### The problem
Begin with the first line of the entries below and reproduce each line exactly, ending with the line that holds "# Vuex is a".

### Raw data
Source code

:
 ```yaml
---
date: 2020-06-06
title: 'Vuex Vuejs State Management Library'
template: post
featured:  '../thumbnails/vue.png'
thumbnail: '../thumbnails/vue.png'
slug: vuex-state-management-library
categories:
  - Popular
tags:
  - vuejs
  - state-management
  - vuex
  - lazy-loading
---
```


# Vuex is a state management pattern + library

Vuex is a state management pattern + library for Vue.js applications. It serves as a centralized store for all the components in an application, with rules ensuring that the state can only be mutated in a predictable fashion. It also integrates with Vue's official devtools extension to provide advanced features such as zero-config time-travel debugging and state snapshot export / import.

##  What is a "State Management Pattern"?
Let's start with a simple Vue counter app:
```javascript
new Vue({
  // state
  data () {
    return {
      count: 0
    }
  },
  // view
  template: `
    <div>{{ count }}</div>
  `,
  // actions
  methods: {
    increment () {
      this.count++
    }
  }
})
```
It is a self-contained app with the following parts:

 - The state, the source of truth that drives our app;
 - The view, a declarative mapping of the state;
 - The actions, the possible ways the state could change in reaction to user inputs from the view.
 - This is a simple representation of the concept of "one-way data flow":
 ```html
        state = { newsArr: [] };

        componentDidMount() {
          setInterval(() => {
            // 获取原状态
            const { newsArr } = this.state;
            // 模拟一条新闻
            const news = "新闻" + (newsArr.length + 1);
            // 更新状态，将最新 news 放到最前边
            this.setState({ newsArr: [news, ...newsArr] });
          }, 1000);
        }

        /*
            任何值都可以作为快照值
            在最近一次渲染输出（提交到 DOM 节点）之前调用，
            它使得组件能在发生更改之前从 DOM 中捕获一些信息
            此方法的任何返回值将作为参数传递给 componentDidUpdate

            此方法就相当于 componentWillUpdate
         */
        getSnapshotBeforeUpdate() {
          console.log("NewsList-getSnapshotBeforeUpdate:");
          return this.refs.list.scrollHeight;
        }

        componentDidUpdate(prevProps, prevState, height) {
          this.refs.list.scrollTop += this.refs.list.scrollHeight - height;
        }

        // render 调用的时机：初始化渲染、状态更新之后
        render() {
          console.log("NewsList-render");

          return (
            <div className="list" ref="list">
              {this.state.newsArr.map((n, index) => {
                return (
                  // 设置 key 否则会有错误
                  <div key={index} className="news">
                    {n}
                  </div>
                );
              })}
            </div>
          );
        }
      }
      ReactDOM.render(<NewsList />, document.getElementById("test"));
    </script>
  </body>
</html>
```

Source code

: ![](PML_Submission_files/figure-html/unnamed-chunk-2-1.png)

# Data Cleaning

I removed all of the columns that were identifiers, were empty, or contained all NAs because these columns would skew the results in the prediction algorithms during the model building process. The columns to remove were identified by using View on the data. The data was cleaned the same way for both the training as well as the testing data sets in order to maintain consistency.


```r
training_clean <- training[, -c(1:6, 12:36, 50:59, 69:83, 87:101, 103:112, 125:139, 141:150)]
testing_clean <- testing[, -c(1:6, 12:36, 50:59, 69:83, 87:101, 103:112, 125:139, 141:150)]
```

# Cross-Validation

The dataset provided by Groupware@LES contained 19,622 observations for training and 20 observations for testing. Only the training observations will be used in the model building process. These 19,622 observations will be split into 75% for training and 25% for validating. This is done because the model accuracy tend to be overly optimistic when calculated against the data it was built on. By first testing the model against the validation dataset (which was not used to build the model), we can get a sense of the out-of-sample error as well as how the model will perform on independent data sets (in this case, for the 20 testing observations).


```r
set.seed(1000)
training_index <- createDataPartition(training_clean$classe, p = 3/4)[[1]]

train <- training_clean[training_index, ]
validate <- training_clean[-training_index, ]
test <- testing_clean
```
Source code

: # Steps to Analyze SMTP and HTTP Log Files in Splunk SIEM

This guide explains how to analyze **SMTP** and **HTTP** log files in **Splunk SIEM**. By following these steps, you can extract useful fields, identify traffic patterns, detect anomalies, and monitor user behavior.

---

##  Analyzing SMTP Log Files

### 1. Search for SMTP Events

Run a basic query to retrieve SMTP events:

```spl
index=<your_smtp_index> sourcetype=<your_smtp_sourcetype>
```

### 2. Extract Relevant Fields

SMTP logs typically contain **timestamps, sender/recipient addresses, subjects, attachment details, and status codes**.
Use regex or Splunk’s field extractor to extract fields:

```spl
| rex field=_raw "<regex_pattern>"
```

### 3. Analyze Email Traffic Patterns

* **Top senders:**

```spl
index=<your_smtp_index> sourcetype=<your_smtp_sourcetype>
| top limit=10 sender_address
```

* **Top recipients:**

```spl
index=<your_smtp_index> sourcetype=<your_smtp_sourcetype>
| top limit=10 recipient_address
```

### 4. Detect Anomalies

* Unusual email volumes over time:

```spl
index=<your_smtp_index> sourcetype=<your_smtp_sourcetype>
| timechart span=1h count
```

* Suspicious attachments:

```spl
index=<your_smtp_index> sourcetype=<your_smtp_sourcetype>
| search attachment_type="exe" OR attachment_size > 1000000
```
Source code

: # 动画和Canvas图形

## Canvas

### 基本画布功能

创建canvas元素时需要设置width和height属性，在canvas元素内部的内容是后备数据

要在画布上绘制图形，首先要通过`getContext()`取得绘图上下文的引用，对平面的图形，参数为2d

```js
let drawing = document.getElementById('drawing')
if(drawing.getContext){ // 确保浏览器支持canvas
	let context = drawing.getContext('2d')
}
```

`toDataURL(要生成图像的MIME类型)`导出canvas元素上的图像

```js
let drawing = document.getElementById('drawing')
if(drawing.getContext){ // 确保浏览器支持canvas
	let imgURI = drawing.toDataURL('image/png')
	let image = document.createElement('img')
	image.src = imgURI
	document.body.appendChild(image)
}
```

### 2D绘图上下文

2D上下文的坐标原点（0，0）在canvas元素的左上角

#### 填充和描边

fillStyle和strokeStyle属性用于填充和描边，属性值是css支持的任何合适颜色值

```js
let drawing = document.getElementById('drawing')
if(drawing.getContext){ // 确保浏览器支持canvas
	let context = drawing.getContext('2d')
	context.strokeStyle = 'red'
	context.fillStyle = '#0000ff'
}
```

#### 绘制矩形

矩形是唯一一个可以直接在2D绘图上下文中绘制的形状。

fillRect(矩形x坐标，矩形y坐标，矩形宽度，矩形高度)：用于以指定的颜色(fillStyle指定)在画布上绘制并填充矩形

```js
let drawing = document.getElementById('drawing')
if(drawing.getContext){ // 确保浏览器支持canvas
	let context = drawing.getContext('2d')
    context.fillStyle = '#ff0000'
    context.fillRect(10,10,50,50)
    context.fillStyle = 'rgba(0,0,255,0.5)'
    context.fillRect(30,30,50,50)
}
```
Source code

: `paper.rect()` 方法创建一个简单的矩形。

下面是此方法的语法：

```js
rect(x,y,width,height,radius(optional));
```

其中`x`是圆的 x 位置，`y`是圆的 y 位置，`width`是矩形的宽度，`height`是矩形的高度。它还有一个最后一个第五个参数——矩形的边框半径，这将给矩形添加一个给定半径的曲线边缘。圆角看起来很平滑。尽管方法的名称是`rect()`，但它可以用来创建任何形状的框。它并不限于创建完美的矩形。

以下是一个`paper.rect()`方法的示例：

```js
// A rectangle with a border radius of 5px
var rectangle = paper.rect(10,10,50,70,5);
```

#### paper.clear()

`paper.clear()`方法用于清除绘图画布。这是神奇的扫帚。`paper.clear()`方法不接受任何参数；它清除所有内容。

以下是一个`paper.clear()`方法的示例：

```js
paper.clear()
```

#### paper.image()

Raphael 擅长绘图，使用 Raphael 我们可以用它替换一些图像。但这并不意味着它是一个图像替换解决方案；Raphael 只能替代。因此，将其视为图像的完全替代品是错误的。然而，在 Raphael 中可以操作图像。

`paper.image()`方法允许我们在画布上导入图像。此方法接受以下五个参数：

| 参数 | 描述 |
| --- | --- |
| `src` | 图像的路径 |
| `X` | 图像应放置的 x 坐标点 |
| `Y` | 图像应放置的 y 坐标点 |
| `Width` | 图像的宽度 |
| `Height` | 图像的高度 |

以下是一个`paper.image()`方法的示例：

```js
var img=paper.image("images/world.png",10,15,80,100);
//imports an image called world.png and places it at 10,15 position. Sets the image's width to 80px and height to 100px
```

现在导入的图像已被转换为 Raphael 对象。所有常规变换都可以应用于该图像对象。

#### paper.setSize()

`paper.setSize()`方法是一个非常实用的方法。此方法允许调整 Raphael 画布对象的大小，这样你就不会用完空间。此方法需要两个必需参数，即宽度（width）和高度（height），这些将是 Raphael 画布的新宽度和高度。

### Result for this exercise
Source code

:
 ```yaml
---
date: 2020-06-06
title: 'Vuex Vuejs State Management Library'
template: post
featured:  '../thumbnails/vue.png'
thumbnail: '../thumbnails/vue.png'
slug: vuex-state-management-library
categories:
  - Popular
tags:
  - vuejs
  - state-management
  - vuex
  - lazy-loading
---
```


# Vuex is a state management pattern + library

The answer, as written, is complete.